#### Task prompt
Among the records below, how many lines contain "space"? State the number and nothing more.

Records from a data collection
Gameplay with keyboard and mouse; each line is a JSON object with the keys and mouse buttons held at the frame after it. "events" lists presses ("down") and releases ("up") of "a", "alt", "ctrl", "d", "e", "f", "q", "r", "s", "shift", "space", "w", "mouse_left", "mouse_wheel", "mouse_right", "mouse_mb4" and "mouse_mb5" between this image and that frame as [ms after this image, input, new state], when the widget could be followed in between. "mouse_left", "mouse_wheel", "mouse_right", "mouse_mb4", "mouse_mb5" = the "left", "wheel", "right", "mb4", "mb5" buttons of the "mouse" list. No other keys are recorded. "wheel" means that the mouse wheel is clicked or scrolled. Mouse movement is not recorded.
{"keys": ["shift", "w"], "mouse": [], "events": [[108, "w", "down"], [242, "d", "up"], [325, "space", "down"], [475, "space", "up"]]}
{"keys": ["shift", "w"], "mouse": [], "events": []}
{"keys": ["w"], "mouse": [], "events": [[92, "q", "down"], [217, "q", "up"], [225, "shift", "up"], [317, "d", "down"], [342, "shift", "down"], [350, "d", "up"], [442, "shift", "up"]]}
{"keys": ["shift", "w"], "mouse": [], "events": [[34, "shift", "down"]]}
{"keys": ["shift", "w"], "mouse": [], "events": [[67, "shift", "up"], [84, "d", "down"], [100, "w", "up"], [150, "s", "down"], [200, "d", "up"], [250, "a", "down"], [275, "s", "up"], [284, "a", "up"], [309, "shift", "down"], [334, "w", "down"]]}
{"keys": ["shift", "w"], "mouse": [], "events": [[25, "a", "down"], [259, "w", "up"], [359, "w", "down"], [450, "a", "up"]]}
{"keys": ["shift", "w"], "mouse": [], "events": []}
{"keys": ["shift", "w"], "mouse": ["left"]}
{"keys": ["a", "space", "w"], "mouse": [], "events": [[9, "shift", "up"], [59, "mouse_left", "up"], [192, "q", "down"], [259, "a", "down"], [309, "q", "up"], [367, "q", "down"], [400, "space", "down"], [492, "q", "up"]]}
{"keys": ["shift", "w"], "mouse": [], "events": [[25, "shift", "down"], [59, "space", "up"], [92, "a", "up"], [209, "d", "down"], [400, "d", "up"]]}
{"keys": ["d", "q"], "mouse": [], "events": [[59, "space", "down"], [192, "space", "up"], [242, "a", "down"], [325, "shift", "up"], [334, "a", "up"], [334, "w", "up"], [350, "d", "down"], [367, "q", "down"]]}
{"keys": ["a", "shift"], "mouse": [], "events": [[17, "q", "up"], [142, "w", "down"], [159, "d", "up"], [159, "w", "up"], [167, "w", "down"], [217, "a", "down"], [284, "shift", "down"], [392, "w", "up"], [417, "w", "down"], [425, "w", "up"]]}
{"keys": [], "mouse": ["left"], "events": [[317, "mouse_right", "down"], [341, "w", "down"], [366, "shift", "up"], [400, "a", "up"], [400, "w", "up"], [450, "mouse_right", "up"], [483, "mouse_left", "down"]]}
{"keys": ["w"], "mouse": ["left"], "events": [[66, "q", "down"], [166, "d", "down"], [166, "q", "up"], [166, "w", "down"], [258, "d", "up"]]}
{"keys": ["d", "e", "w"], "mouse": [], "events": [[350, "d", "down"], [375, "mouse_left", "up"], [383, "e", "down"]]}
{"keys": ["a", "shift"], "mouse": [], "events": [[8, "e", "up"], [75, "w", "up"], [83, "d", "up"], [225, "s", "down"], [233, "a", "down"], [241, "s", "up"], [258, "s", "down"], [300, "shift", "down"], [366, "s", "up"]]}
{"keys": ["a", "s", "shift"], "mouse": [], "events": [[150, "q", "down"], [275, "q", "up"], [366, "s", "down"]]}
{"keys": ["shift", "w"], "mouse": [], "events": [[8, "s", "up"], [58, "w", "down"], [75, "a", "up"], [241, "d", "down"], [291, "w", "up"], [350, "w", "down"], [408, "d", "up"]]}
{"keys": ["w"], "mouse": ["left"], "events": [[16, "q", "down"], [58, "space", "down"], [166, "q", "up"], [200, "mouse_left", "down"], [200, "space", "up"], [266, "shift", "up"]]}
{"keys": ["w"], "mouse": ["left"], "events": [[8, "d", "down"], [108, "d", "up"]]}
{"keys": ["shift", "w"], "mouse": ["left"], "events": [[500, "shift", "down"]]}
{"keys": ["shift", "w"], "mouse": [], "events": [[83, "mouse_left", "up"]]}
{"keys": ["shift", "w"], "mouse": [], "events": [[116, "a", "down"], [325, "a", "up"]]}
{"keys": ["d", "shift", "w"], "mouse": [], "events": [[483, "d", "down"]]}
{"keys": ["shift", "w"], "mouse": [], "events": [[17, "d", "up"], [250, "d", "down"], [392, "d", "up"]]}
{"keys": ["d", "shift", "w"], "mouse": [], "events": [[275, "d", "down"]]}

#### Solution
6